> [Task directions]: Your task is to give the entries back exactly, leaving nothing out.

> [Data extracts]:

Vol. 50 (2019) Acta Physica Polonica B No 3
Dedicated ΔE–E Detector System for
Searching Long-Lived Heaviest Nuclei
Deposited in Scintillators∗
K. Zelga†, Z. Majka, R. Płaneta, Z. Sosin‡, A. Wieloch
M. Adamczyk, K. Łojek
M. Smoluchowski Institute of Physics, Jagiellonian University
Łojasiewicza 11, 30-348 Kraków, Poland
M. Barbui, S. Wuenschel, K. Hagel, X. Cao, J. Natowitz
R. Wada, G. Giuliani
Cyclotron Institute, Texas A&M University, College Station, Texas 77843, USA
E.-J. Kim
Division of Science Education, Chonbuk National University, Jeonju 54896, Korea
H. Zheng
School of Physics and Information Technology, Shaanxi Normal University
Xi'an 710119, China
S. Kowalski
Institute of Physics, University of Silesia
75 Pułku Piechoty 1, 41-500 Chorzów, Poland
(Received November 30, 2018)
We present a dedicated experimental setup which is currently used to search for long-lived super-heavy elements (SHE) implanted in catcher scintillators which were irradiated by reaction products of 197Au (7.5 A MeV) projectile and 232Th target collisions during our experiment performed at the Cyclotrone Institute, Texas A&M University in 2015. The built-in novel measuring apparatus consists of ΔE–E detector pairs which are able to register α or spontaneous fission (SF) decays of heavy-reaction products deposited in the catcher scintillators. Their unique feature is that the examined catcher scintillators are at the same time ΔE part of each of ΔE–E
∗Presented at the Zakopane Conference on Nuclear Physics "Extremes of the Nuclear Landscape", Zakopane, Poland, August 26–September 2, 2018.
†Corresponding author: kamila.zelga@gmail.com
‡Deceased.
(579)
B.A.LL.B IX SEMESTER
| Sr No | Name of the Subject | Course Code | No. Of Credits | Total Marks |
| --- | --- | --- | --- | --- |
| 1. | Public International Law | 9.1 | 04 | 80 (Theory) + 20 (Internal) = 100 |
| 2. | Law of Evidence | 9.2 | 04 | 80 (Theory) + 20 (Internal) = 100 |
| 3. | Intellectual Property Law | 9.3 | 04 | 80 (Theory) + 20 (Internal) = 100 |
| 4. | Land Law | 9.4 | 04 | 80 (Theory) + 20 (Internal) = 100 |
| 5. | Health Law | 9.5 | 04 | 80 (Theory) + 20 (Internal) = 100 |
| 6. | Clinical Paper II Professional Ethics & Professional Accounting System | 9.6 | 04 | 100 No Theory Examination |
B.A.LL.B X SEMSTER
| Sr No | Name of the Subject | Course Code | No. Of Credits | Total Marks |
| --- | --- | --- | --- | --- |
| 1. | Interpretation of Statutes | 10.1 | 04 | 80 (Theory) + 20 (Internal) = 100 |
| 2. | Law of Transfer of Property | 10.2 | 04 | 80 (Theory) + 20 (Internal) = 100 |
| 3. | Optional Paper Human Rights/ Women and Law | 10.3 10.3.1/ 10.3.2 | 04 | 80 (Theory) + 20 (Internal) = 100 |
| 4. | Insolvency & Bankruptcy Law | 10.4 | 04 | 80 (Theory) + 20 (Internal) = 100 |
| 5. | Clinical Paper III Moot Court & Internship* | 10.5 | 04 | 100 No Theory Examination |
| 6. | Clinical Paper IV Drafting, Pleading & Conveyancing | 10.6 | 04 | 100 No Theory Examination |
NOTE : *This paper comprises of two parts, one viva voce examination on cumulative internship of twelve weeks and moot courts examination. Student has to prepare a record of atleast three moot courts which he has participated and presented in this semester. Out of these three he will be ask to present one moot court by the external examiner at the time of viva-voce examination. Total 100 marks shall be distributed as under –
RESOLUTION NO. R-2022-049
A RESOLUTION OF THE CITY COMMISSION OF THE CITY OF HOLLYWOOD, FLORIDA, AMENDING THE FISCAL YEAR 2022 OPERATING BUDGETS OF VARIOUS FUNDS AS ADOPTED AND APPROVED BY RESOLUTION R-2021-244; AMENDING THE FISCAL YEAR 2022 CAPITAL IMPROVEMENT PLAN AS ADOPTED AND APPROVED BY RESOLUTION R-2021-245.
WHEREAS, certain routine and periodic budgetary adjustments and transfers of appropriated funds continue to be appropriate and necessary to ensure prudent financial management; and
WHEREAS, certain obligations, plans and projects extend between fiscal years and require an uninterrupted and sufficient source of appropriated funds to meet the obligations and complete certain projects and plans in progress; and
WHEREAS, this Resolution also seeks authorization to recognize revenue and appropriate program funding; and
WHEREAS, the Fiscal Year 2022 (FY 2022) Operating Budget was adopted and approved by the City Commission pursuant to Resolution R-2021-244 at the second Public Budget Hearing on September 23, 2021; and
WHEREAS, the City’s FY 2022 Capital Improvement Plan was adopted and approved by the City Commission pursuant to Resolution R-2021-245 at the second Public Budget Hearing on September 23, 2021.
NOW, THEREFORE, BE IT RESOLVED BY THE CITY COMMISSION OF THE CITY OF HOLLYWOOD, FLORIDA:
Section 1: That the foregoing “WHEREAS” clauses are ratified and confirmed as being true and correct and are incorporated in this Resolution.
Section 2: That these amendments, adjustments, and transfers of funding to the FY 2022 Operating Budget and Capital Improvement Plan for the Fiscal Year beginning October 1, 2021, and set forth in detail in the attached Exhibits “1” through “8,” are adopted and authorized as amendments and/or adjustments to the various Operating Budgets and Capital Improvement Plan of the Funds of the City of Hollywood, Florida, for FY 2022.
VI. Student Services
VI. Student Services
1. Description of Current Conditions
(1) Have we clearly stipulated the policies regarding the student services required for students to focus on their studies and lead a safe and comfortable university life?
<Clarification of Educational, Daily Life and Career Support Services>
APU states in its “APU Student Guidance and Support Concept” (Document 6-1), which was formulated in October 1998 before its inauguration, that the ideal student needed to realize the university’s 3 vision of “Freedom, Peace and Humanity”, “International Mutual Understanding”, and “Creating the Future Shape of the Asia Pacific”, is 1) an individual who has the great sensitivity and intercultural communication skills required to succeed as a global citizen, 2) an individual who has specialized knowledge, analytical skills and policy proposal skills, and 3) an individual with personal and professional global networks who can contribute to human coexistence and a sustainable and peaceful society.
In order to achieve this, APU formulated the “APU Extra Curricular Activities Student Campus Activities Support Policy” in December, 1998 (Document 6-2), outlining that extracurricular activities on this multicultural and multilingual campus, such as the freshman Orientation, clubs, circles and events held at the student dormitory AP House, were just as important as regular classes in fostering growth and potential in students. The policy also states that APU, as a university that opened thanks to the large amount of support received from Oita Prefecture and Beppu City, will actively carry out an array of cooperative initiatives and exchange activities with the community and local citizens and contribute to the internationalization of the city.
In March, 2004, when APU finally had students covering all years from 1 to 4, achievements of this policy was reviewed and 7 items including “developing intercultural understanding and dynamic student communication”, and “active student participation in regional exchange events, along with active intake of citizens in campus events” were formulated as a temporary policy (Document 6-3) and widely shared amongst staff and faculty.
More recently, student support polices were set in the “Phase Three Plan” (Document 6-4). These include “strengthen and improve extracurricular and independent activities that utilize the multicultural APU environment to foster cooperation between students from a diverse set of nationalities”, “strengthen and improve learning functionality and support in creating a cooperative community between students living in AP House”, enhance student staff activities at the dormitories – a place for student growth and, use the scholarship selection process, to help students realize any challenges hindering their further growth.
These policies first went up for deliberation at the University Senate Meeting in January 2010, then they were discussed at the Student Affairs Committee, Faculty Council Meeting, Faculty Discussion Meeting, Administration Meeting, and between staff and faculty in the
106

> [Answer to the exercise]:
Vol. 50 (2019) Acta Physica Polonica B No 3
Dedicated ΔE–E Detector System for
Searching Long-Lived Heaviest Nuclei
Deposited in Scintillators∗
K. Zelga†, Z. Majka, R. Płaneta, Z. Sosin‡, A. Wieloch
M. Adamczyk, K. Łojek
M. Smoluchowski Institute of Physics, Jagiellonian University
Łojasiewicza 11, 30-348 Kraków, Poland
M. Barbui, S. Wuenschel, K. Hagel, X. Cao, J. Natowitz
R. Wada, G. Giuliani
Cyclotron Institute, Texas A&M University, College Station, Texas 77843, USA
E.-J. Kim
Division of Science Education, Chonbuk National University, Jeonju 54896, Korea
H. Zheng
School of Physics and Information Technology, Shaanxi Normal University
Xi'an 710119, China
S. Kowalski
Institute of Physics, University of Silesia
75 Pułku Piechoty 1, 41-500 Chorzów, Poland
(Received November 30, 2018)
We present a dedicated experimental setup which is currently used to search for long-lived super-heavy elements (SHE) implanted in catcher scintillators which were irradiated by reaction products of 197Au (7.5 A MeV) projectile and 232Th target collisions during our experiment performed at the Cyclotrone Institute, Texas A&M University in 2015. The built-in novel measuring apparatus consists of ΔE–E detector pairs which are able to register α or spontaneous fission (SF) decays of heavy-reaction products deposited in the catcher scintillators. Their unique feature is that the examined catcher scintillators are at the same time ΔE part of each of ΔE–E
∗Presented at the Zakopane Conference on Nuclear Physics "Extremes of the Nuclear Landscape", Zakopane, Poland, August 26–September 2, 2018.
†Corresponding author: kamila.zelga@gmail.com
‡Deceased.
(579)
B.A.LL.B IX SEMESTER
| Sr No | Name of the Subject | Course Code | No. Of Credits | Total Marks |
| --- | --- | --- | --- | --- |
| 1. | Public International Law | 9.1 | 04 | 80 (Theory) + 20 (Internal) = 100 |
| 2. | Law of Evidence | 9.2 | 04 | 80 (Theory) + 20 (Internal) = 100 |
| 3. | Intellectual Property Law | 9.3 | 04 | 80 (Theory) + 20 (Internal) = 100 |
| 4. | Land Law | 9.4 | 04 | 80 (Theory) + 20 (Internal) = 100 |
| 5. | Health Law | 9.5 | 04 | 80 (Theory) + 20 (Internal) = 100 |
| 6. | Clinical Paper II Professional Ethics & Professional Accounting System | 9.6 | 04 | 100 No Theory Examination |
B.A.LL.B X SEMSTER
| Sr No | Name of the Subject | Course Code | No. Of Credits | Total Marks |
| --- | --- | --- | --- | --- |
| 1. | Interpretation of Statutes | 10.1 | 04 | 80 (Theory) + 20 (Internal) = 100 |
| 2. | Law of Transfer of Property | 10.2 | 04 | 80 (Theory) + 20 (Internal) = 100 |
| 3. | Optional Paper Human Rights/ Women and Law | 10.3 10.3.1/ 10.3.2 | 04 | 80 (Theory) + 20 (Internal) = 100 |
| 4. | Insolvency & Bankruptcy Law | 10.4 | 04 | 80 (Theory) + 20 (Internal) = 100 |
| 5. | Clinical Paper III Moot Court & Internship* | 10.5 | 04 | 100 No Theory Examination |
| 6. | Clinical Paper IV Drafting, Pleading & Conveyancing | 10.6 | 04 | 100 No Theory Examination |
NOTE : *This paper comprises of two parts, one viva voce examination on cumulative internship of twelve weeks and moot courts examination. Student has to prepare a record of atleast three moot courts which he has participated and presented in this semester. Out of these three he will be ask to present one moot court by the external examiner at the time of viva-voce examination. Total 100 marks shall be distributed as under –
RESOLUTION NO. R-2022-049
A RESOLUTION OF THE CITY COMMISSION OF THE CITY OF HOLLYWOOD, FLORIDA, AMENDING THE FISCAL YEAR 2022 OPERATING BUDGETS OF VARIOUS FUNDS AS ADOPTED AND APPROVED BY RESOLUTION R-2021-244; AMENDING THE FISCAL YEAR 2022 CAPITAL IMPROVEMENT PLAN AS ADOPTED AND APPROVED BY RESOLUTION R-2021-245.
WHEREAS, certain routine and periodic budgetary adjustments and transfers of appropriated funds continue to be appropriate and necessary to ensure prudent financial management; and
WHEREAS, certain obligations, plans and projects extend between fiscal years and require an uninterrupted and sufficient source of appropriated funds to meet the obligations and complete certain projects and plans in progress; and
WHEREAS, this Resolution also seeks authorization to recognize revenue and appropriate program funding; and
WHEREAS, the Fiscal Year 2022 (FY 2022) Operating Budget was adopted and approved by the City Commission pursuant to Resolution R-2021-244 at the second Public Budget Hearing on September 23, 2021; and
WHEREAS, the City’s FY 2022 Capital Improvement Plan was adopted and approved by the City Commission pursuant to Resolution R-2021-245 at the second Public Budget Hearing on September 23, 2021.
NOW, THEREFORE, BE IT RESOLVED BY THE CITY COMMISSION OF THE CITY OF HOLLYWOOD, FLORIDA:
Section 1: That the foregoing “WHEREAS” clauses are ratified and confirmed as being true and correct and are incorporated in this Resolution.
Section 2: That these amendments, adjustments, and transfers of funding to the FY 2022 Operating Budget and Capital Improvement Plan for the Fiscal Year beginning October 1, 2021, and set forth in detail in the attached Exhibits “1” through “8,” are adopted and authorized as amendments and/or adjustments to the various Operating Budgets and Capital Improvement Plan of the Funds of the City of Hollywood, Florida, for FY 2022.
VI. Student Services
VI. Student Services
1. Description of Current Conditions
(1) Have we clearly stipulated the policies regarding the student services required for students to focus on their studies and lead a safe and comfortable university life?
<Clarification of Educational, Daily Life and Career Support Services>
APU states in its “APU Student Guidance and Support Concept” (Document 6-1), which was formulated in October 1998 before its inauguration, that the ideal student needed to realize the university’s 3 vision of “Freedom, Peace and Humanity”, “International Mutual Understanding”, and “Creating the Future Shape of the Asia Pacific”, is 1) an individual who has the great sensitivity and intercultural communication skills required to succeed as a global citizen, 2) an individual who has specialized knowledge, analytical skills and policy proposal skills, and 3) an individual with personal and professional global networks who can contribute to human coexistence and a sustainable and peaceful society.
In order to achieve this, APU formulated the “APU Extra Curricular Activities Student Campus Activities Support Policy” in December, 1998 (Document 6-2), outlining that extracurricular activities on this multicultural and multilingual campus, such as the freshman Orientation, clubs, circles and events held at the student dormitory AP House, were just as important as regular classes in fostering growth and potential in students. The policy also states that APU, as a university that opened thanks to the large amount of support received from Oita Prefecture and Beppu City, will actively carry out an array of cooperative initiatives and exchange activities with the community and local citizens and contribute to the internationalization of the city.
In March, 2004, when APU finally had students covering all years from 1 to 4, achievements of this policy was reviewed and 7 items including “developing intercultural understanding and dynamic student communication”, and “active student participation in regional exchange events, along with active intake of citizens in campus events” were formulated as a temporary policy (Document 6-3) and widely shared amongst staff and faculty.
More recently, student support polices were set in the “Phase Three Plan” (Document 6-4). These include “strengthen and improve extracurricular and independent activities that utilize the multicultural APU environment to foster cooperation between students from a diverse set of nationalities”, “strengthen and improve learning functionality and support in creating a cooperative community between students living in AP House”, enhance student staff activities at the dormitories – a place for student growth and, use the scholarship selection process, to help students realize any challenges hindering their further growth.
These policies first went up for deliberation at the University Senate Meeting in January 2010, then they were discussed at the Student Affairs Committee, Faculty Council Meeting, Faculty Discussion Meeting, Administration Meeting, and between staff and faculty in the
106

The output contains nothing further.